Top of Data listing

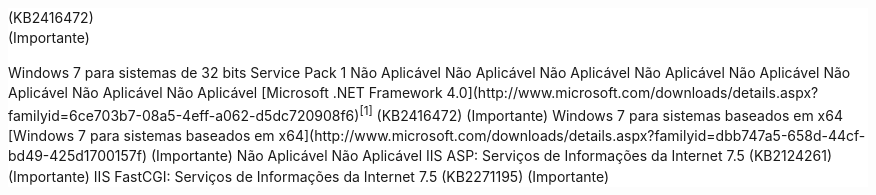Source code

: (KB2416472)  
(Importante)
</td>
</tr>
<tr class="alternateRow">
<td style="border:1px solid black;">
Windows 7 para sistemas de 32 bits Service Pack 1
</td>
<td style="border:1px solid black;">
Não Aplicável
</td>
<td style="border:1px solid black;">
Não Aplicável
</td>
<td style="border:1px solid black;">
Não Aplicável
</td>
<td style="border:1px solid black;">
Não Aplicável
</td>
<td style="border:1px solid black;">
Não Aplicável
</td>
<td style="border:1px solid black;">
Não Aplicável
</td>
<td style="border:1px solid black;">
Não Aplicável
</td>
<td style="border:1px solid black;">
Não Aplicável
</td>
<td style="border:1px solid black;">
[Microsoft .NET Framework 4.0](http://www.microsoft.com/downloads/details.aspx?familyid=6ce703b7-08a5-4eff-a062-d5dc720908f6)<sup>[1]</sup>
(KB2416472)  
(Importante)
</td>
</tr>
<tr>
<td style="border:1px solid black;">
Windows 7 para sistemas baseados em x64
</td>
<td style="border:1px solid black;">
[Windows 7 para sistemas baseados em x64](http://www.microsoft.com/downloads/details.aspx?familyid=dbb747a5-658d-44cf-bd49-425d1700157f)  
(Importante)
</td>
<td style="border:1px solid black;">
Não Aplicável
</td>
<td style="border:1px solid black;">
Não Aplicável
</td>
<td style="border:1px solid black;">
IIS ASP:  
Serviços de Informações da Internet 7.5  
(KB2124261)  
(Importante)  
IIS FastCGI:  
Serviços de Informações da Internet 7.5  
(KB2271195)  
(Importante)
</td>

Bottom of Data listing

**Requirement**
Excluding the pictures, reproduce every entry exactly as given.

**Task output**
Source code

: (KB2416472)  
(Importante)
</td>
</tr>
<tr class="alternateRow">
<td style="border:1px solid black;">
Windows 7 para sistemas de 32 bits Service Pack 1
</td>
<td style="border:1px solid black;">
Não Aplicável
</td>
<td style="border:1px solid black;">
Não Aplicável
</td>
<td style="border:1px solid black;">
Não Aplicável
</td>
<td style="border:1px solid black;">
Não Aplicável
</td>
<td style="border:1px solid black;">
Não Aplicável
</td>
<td style="border:1px solid black;">
Não Aplicável
</td>
<td style="border:1px solid black;">
Não Aplicável
</td>
<td style="border:1px solid black;">
Não Aplicável
</td>
<td style="border:1px solid black;">
[Microsoft .NET Framework 4.0](http://www.microsoft.com/downloads/details.aspx?familyid=6ce703b7-08a5-4eff-a062-d5dc720908f6)<sup>[1]</sup>
(KB2416472)  
(Importante)
</td>
</tr>
<tr>
<td style="border:1px solid black;">
Windows 7 para sistemas baseados em x64
</td>
<td style="border:1px solid black;">
[Windows 7 para sistemas baseados em x64](http://www.microsoft.com/downloads/details.aspx?familyid=dbb747a5-658d-44cf-bd49-425d1700157f)  
(Importante)
</td>
<td style="border:1px solid black;">
Não Aplicável
</td>
<td style="border:1px solid black;">
Não Aplicável
</td>
<td style="border:1px solid black;">
IIS ASP:  
Serviços de Informações da Internet 7.5  
(KB2124261)  
(Importante)  
IIS FastCGI:  
Serviços de Informações da Internet 7.5  
(KB2271195)  
(Importante)
</td>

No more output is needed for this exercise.